--- TASK REQUIREMENTS ---
Update the listing by replacing every instance of "centimetres" with "centimeters" and reproduce the lines with no other changes. Omit the pictures from your output.

[[ SUPPLIED RECORDS, beginning ]]

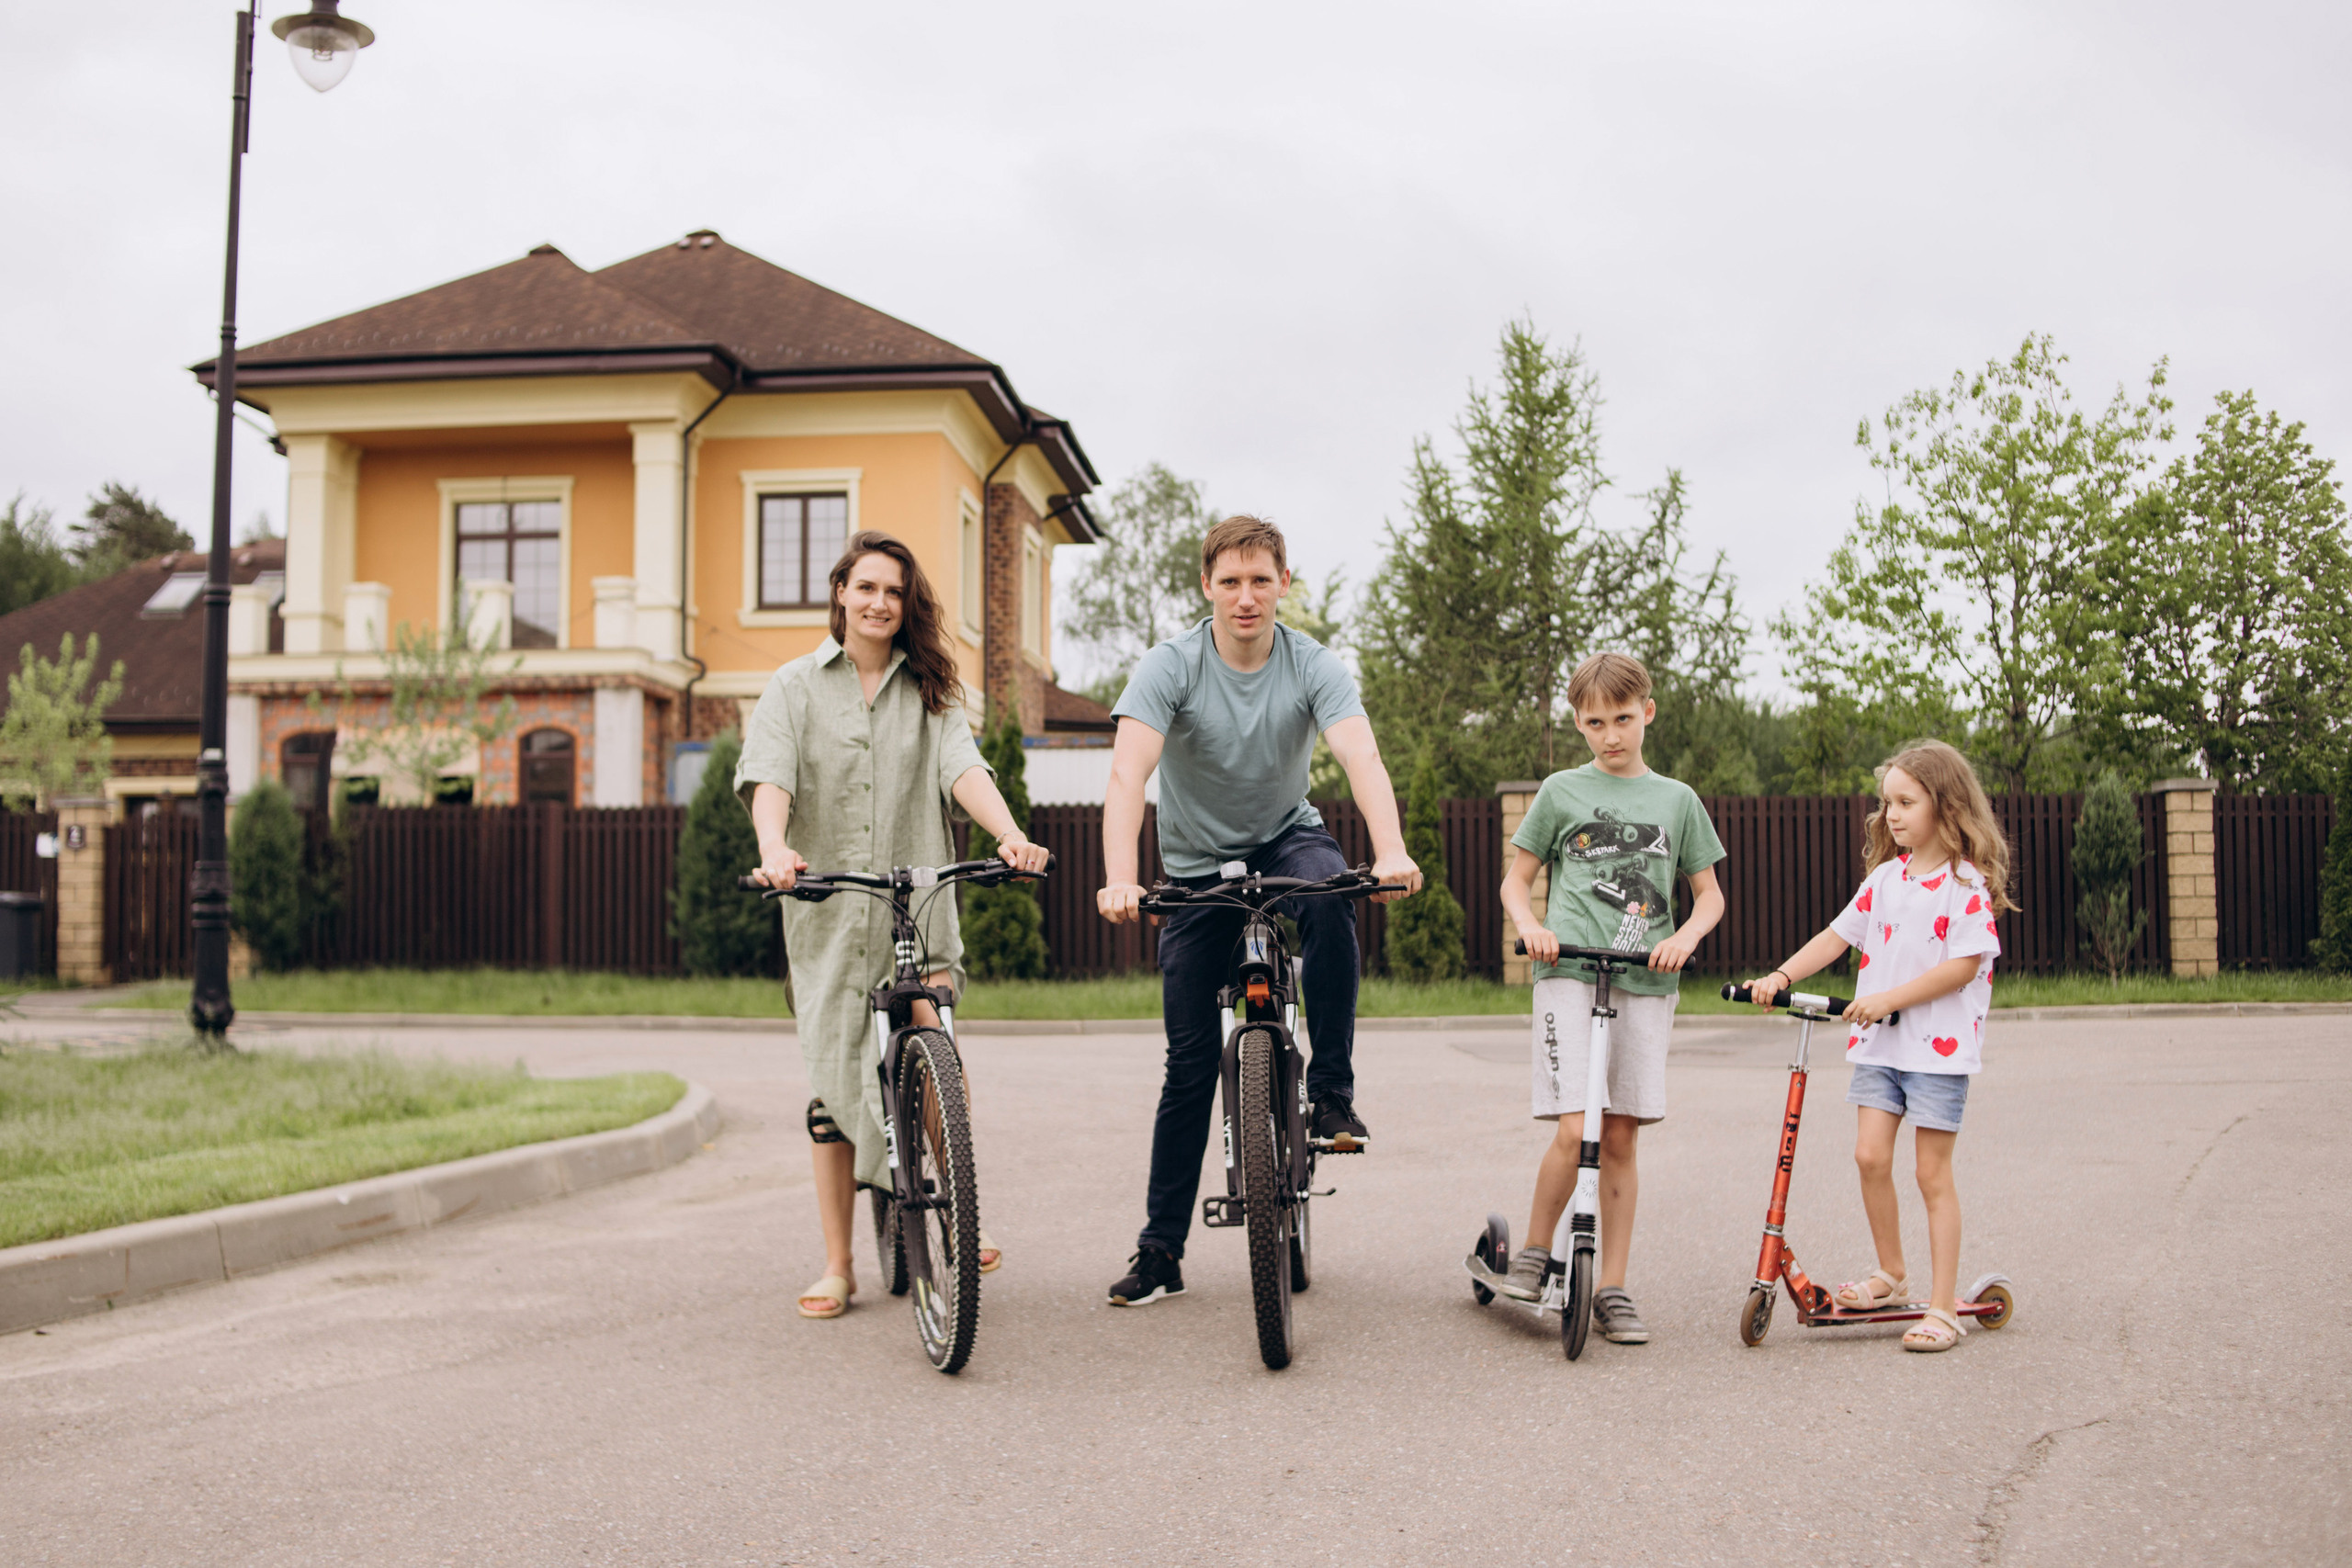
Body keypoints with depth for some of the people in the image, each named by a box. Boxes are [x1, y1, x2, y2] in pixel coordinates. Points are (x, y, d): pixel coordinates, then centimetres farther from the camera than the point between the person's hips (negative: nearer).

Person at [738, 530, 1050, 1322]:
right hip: (826, 907, 0)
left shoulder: (928, 689, 9)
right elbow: (769, 777, -10)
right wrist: (774, 849, -31)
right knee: (834, 1078, 5)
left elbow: (963, 768, -7)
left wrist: (1011, 834, -26)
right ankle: (838, 1266, 14)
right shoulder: (796, 686, 5)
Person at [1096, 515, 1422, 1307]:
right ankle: (1160, 1249, 8)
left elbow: (1361, 756, -29)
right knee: (1191, 1063, -2)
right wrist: (1119, 879, -48)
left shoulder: (1313, 665, -14)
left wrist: (1391, 852, -49)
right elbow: (1128, 772, -30)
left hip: (1286, 839, 1)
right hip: (1197, 867, 0)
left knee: (1329, 896, -37)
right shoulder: (1169, 667, -16)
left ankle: (1332, 1090, -21)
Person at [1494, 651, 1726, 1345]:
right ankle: (1533, 1255, 7)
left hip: (1645, 982, 2)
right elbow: (1516, 879, 13)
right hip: (1569, 974, -2)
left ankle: (1613, 1291, 12)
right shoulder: (1562, 791, 9)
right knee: (1574, 1130, -14)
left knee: (1621, 1138, 4)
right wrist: (1530, 925, -7)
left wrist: (1684, 938, -4)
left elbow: (1710, 894, 17)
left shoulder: (1676, 799, 13)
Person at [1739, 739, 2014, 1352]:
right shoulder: (1885, 878, 10)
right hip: (1878, 1042, 5)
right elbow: (1837, 936, 11)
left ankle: (1943, 1307, 6)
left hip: (1939, 1045, -5)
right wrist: (1781, 976, -2)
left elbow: (1964, 965, -15)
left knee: (1932, 1171, -2)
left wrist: (1890, 998, -19)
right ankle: (1891, 1274, 18)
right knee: (1870, 1154, -2)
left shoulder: (1966, 884, -8)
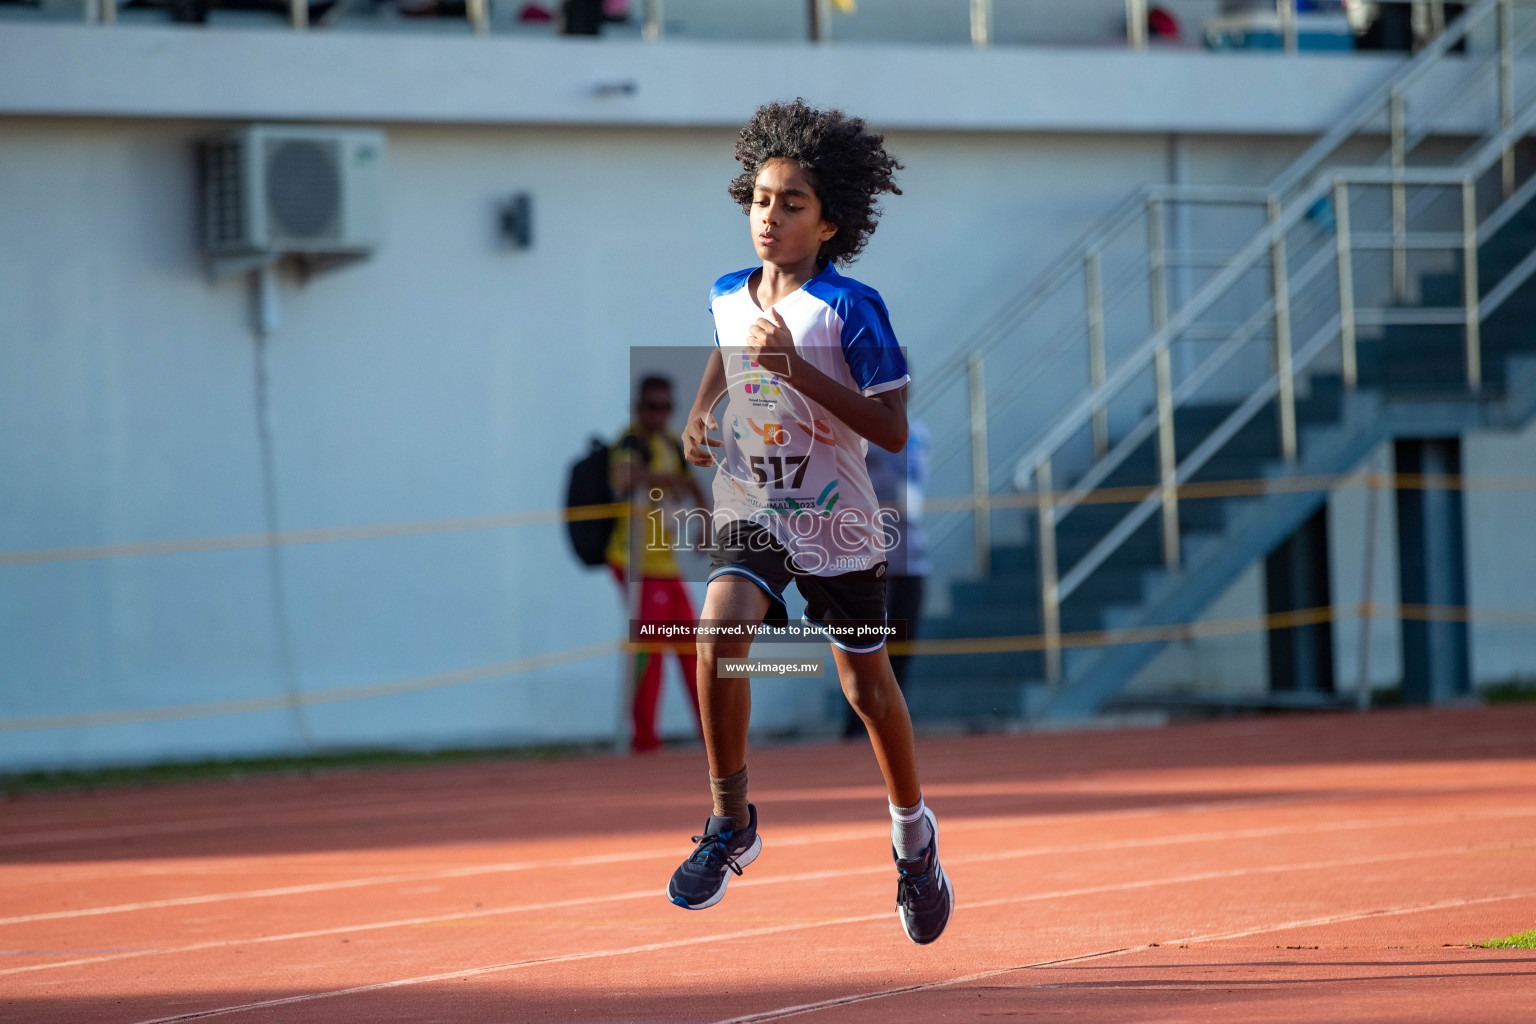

[[ SUPPLIED RECORDS, end ]]

--- ANSWER SPACE ---
Body keypoints with depth for some of the people in the image, each named by a box. Boxes are [x1, y1, x2, y2] in pixel coordinates. Points are (x, y, d): pixel coordinates, then centimeters farther from the camera than the point between the person's hips (negative: nearer).

Person at [738, 530, 1050, 1322]:
right hip: (826, 907, 0)
left shoulder: (928, 689, 9)
right elbow: (769, 777, -10)
right wrist: (774, 849, -31)
right knee: (834, 1078, 5)
left elbow: (963, 768, -7)
left wrist: (1011, 834, -26)
right ankle: (838, 1266, 14)
right shoulder: (796, 686, 5)
Person at [1096, 515, 1422, 1307]:
right ankle: (1160, 1249, 8)
left elbow: (1361, 756, -29)
right knee: (1191, 1063, -2)
right wrist: (1119, 879, -48)
left shoulder: (1313, 665, -14)
left wrist: (1391, 852, -49)
right elbow: (1128, 772, -30)
left hip: (1286, 839, 1)
right hip: (1197, 867, 0)
left knee: (1329, 896, -37)
right shoulder: (1169, 667, -16)
left ankle: (1332, 1090, -21)
Person at [1494, 651, 1726, 1345]:
right ankle: (1533, 1255, 7)
left hip: (1645, 982, 2)
right elbow: (1516, 879, 13)
right hip: (1569, 974, -2)
left ankle: (1613, 1291, 12)
right shoulder: (1562, 791, 9)
right knee: (1574, 1130, -14)
left knee: (1621, 1138, 4)
right wrist: (1530, 925, -7)
left wrist: (1684, 938, -4)
left elbow: (1710, 894, 17)
left shoulder: (1676, 799, 13)
Person at [1739, 739, 2014, 1352]:
right shoulder: (1885, 878, 10)
right hip: (1878, 1042, 5)
right elbow: (1837, 936, 11)
left ankle: (1943, 1307, 6)
left hip: (1939, 1045, -5)
right wrist: (1781, 976, -2)
left elbow: (1964, 965, -15)
left knee: (1932, 1171, -2)
left wrist: (1890, 998, -19)
right ankle: (1891, 1274, 18)
right knee: (1870, 1154, -2)
left shoulder: (1966, 884, -8)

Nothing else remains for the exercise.